### JOB
Print the records exactly. Every mark must remain.

### PROVIDED RECORDS
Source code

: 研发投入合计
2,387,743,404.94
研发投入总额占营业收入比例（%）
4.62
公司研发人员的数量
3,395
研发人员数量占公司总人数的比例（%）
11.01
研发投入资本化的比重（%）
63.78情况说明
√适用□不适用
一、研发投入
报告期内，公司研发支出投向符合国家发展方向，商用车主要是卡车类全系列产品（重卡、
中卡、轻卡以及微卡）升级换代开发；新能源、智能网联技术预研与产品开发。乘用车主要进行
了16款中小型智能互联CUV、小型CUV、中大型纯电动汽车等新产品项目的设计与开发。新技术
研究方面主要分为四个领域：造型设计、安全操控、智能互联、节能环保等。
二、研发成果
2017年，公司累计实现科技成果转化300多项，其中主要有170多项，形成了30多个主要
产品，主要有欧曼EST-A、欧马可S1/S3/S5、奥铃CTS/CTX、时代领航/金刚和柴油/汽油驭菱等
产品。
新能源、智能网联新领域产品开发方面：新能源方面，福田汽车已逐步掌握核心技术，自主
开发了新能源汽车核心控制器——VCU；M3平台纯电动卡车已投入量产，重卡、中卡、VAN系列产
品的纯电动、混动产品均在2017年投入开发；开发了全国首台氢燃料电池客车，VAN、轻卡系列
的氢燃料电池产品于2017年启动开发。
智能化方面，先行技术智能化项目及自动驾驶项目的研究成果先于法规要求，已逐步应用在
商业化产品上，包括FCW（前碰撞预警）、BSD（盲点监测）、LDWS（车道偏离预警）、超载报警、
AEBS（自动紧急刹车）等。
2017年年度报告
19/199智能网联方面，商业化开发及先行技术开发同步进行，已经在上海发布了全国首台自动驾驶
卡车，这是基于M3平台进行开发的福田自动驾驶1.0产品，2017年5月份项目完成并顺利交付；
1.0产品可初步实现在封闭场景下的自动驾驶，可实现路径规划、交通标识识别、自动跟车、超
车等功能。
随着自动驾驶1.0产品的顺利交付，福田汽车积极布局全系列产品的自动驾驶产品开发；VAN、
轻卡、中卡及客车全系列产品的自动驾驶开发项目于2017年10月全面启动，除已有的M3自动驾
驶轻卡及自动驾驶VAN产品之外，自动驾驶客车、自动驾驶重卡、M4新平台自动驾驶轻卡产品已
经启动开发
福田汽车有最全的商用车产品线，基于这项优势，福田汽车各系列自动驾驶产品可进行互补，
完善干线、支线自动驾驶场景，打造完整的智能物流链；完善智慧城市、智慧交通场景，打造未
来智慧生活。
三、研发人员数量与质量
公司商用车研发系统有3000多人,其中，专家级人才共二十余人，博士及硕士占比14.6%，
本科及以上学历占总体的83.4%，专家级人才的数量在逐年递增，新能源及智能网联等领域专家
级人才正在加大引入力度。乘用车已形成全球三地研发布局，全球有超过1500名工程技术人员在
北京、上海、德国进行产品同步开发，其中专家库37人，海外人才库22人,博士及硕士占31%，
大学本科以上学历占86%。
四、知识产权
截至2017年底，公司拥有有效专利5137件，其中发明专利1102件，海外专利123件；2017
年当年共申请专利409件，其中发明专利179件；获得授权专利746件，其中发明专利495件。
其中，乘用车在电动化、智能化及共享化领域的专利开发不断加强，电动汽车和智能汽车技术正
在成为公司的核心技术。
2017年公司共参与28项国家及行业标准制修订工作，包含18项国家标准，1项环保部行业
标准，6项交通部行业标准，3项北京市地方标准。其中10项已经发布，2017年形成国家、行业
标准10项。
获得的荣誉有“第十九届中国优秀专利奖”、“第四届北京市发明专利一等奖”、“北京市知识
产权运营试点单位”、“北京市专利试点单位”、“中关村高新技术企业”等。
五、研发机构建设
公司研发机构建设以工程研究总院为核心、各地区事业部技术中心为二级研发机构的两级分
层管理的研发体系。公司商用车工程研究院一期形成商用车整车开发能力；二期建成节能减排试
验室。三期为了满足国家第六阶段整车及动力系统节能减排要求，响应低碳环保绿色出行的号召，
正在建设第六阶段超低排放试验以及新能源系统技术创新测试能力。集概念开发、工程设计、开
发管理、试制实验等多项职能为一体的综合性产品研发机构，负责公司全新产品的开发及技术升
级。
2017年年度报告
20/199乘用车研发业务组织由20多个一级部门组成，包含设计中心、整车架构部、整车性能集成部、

### WORKED SOLUTION
Source code

: 研发投入合计
2,387,743,404.94
研发投入总额占营业收入比例（%）
4.62
公司研发人员的数量
3,395
研发人员数量占公司总人数的比例（%）
11.01
研发投入资本化的比重（%）
63.78情况说明
√适用□不适用
一、研发投入
报告期内，公司研发支出投向符合国家发展方向，商用车主要是卡车类全系列产品（重卡、
中卡、轻卡以及微卡）升级换代开发；新能源、智能网联技术预研与产品开发。乘用车主要进行
了16款中小型智能互联CUV、小型CUV、中大型纯电动汽车等新产品项目的设计与开发。新技术
研究方面主要分为四个领域：造型设计、安全操控、智能互联、节能环保等。
二、研发成果
2017年，公司累计实现科技成果转化300多项，其中主要有170多项，形成了30多个主要
产品，主要有欧曼EST-A、欧马可S1/S3/S5、奥铃CTS/CTX、时代领航/金刚和柴油/汽油驭菱等
产品。
新能源、智能网联新领域产品开发方面：新能源方面，福田汽车已逐步掌握核心技术，自主
开发了新能源汽车核心控制器——VCU；M3平台纯电动卡车已投入量产，重卡、中卡、VAN系列产
品的纯电动、混动产品均在2017年投入开发；开发了全国首台氢燃料电池客车，VAN、轻卡系列
的氢燃料电池产品于2017年启动开发。
智能化方面，先行技术智能化项目及自动驾驶项目的研究成果先于法规要求，已逐步应用在
商业化产品上，包括FCW（前碰撞预警）、BSD（盲点监测）、LDWS（车道偏离预警）、超载报警、
AEBS（自动紧急刹车）等。
2017年年度报告
19/199智能网联方面，商业化开发及先行技术开发同步进行，已经在上海发布了全国首台自动驾驶
卡车，这是基于M3平台进行开发的福田自动驾驶1.0产品，2017年5月份项目完成并顺利交付；
1.0产品可初步实现在封闭场景下的自动驾驶，可实现路径规划、交通标识识别、自动跟车、超
车等功能。
随着自动驾驶1.0产品的顺利交付，福田汽车积极布局全系列产品的自动驾驶产品开发；VAN、
轻卡、中卡及客车全系列产品的自动驾驶开发项目于2017年10月全面启动，除已有的M3自动驾
驶轻卡及自动驾驶VAN产品之外，自动驾驶客车、自动驾驶重卡、M4新平台自动驾驶轻卡产品已
经启动开发
福田汽车有最全的商用车产品线，基于这项优势，福田汽车各系列自动驾驶产品可进行互补，
完善干线、支线自动驾驶场景，打造完整的智能物流链；完善智慧城市、智慧交通场景，打造未
来智慧生活。
三、研发人员数量与质量
公司商用车研发系统有3000多人,其中，专家级人才共二十余人，博士及硕士占比14.6%，
本科及以上学历占总体的83.4%，专家级人才的数量在逐年递增，新能源及智能网联等领域专家
级人才正在加大引入力度。乘用车已形成全球三地研发布局，全球有超过1500名工程技术人员在
北京、上海、德国进行产品同步开发，其中专家库37人，海外人才库22人,博士及硕士占31%，
大学本科以上学历占86%。
四、知识产权
截至2017年底，公司拥有有效专利5137件，其中发明专利1102件，海外专利123件；2017
年当年共申请专利409件，其中发明专利179件；获得授权专利746件，其中发明专利495件。
其中，乘用车在电动化、智能化及共享化领域的专利开发不断加强，电动汽车和智能汽车技术正
在成为公司的核心技术。
2017年公司共参与28项国家及行业标准制修订工作，包含18项国家标准，1项环保部行业
标准，6项交通部行业标准，3项北京市地方标准。其中10项已经发布，2017年形成国家、行业
标准10项。
获得的荣誉有“第十九届中国优秀专利奖”、“第四届北京市发明专利一等奖”、“北京市知识
产权运营试点单位”、“北京市专利试点单位”、“中关村高新技术企业”等。
五、研发机构建设
公司研发机构建设以工程研究总院为核心、各地区事业部技术中心为二级研发机构的两级分
层管理的研发体系。公司商用车工程研究院一期形成商用车整车开发能力；二期建成节能减排试
验室。三期为了满足国家第六阶段整车及动力系统节能减排要求，响应低碳环保绿色出行的号召，
正在建设第六阶段超低排放试验以及新能源系统技术创新测试能力。集概念开发、工程设计、开
发管理、试制实验等多项职能为一体的综合性产品研发机构，负责公司全新产品的开发及技术升
级。
2017年年度报告
20/199乘用车研发业务组织由20多个一级部门组成，包含设计中心、整车架构部、整车性能集成部、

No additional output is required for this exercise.